At last my Carte Vitale has arrived in the post. This is a little plastic card with a chip containing all my social security details. Mine includes details of my ‘Affection de Longue Durée – (ALD)’. My Parkinson’s Disease is classed as a long lasting illness and all the treatment costs are met by the state and do not affect my insurance premiums. No longer will the doctor or pharmacist groan when I visit because they have to complete lengthy forms to enable me to be reimbursed for my medicine and treatment from my insurance. These cards are notorious for taking a long time to arrive. Mine has taken nearly a year. My partner is still waiting for his.
The lady in the local office has done her best to help us with the delay. She thought some of the problems were caused by the accompanying paperwork we had to submit. Top of the list is my vintage 1949 English birth certificate which is the wrong size for an ordinary A4 photocopy or scan necessitating two pages which is unacceptable. The copy must be the actual size on one sheet of paper. We tried submitting a colour photograph of it on A4 paper which was also unacceptable. Further confusion came because my mother (the informant) and I (the baby) both had the same names so we were required to submit a translation of the certificate. More problems came because I am divorced but I have kept my married name so I was asked to submit my divorce papers. These are in my married name but do not mention my maiden name so no proof of identity! These were just some of the reasons our friendly lady thought caused the delay. Eventually they got a bigger photocopier in the local office which seemed to solve the problem.

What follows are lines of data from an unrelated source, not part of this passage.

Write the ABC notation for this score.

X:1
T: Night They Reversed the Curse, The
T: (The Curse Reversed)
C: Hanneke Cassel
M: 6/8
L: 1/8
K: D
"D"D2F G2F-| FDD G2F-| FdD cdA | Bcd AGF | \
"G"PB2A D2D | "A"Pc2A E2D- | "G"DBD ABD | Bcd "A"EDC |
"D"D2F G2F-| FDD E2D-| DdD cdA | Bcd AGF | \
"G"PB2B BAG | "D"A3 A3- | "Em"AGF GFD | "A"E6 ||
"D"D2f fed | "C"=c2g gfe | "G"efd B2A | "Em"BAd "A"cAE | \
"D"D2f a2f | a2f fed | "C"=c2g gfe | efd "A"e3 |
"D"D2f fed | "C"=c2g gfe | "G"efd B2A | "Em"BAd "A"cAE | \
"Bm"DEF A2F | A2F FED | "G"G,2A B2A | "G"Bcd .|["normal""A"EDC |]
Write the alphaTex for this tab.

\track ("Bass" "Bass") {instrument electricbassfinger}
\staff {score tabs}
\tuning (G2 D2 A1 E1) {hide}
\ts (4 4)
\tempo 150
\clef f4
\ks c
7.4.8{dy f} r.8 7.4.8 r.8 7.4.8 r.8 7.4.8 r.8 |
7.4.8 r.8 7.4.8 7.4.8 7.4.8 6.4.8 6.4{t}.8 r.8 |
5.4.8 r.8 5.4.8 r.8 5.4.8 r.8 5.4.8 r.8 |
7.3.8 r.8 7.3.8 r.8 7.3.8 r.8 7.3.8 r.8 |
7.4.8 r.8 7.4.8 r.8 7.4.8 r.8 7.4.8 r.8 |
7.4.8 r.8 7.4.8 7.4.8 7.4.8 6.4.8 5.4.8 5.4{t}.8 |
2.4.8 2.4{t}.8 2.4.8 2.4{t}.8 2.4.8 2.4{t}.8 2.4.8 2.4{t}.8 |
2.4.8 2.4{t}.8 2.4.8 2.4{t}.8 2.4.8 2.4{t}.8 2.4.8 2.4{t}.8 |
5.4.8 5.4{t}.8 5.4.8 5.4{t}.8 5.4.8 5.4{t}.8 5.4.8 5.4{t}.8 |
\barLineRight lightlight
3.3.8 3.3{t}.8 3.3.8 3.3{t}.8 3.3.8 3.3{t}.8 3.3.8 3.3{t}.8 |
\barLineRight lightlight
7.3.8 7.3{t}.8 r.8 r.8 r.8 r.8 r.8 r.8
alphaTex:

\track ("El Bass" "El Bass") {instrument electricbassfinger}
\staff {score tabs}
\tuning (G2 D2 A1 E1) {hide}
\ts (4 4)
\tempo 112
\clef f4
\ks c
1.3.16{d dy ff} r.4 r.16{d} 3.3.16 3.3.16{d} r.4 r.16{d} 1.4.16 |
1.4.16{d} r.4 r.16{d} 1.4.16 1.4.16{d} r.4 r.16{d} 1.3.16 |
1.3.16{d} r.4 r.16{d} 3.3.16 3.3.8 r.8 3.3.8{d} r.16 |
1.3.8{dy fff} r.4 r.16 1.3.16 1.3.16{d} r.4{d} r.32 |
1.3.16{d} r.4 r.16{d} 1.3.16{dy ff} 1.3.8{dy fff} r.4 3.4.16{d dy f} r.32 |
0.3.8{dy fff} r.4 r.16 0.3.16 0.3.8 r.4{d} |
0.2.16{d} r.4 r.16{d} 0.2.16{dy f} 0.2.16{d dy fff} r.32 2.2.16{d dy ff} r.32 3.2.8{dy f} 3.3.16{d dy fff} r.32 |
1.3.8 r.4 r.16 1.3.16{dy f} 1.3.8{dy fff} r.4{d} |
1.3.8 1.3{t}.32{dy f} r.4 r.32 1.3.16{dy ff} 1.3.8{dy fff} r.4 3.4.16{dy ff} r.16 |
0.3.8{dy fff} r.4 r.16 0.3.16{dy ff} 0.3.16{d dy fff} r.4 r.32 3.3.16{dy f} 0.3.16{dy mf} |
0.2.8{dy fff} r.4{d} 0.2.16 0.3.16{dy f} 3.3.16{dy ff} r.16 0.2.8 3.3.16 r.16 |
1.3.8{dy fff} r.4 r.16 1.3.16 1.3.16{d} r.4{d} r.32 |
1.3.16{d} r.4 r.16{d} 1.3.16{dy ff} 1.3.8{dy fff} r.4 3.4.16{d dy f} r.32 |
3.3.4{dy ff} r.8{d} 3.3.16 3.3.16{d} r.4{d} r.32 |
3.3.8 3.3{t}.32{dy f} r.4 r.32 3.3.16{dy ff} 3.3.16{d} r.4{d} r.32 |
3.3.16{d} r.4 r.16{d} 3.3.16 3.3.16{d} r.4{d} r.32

I received notification that I was about to receive the card and a request for a new passport-sized photo to be sent quickly. We went into a supermarket with a passport photo booth. There are strict guidelines on the photo in the booth for example the ears and eyebrows must be visible, no earrings, hair must be pushed back from face, eyes must be level with the guides. The seat was wonky and difficult to manoeuvre to get my eyes in the slot guides. Then the machine snaffled my 5€ note but nothing happened. A shop assistant knew there was a problem with the machine and leant under the curtain with another note. I was quite fraught by the time the picture was taken. Unsurprisingly I now have a photo on my card in which I look completely crazed with wild manic eyes!
Anyway now I have the card so no more standing around for twenty minutes whilst the poor pharmacist enters my details in his computer as a queue of people waiting for prescriptions builds.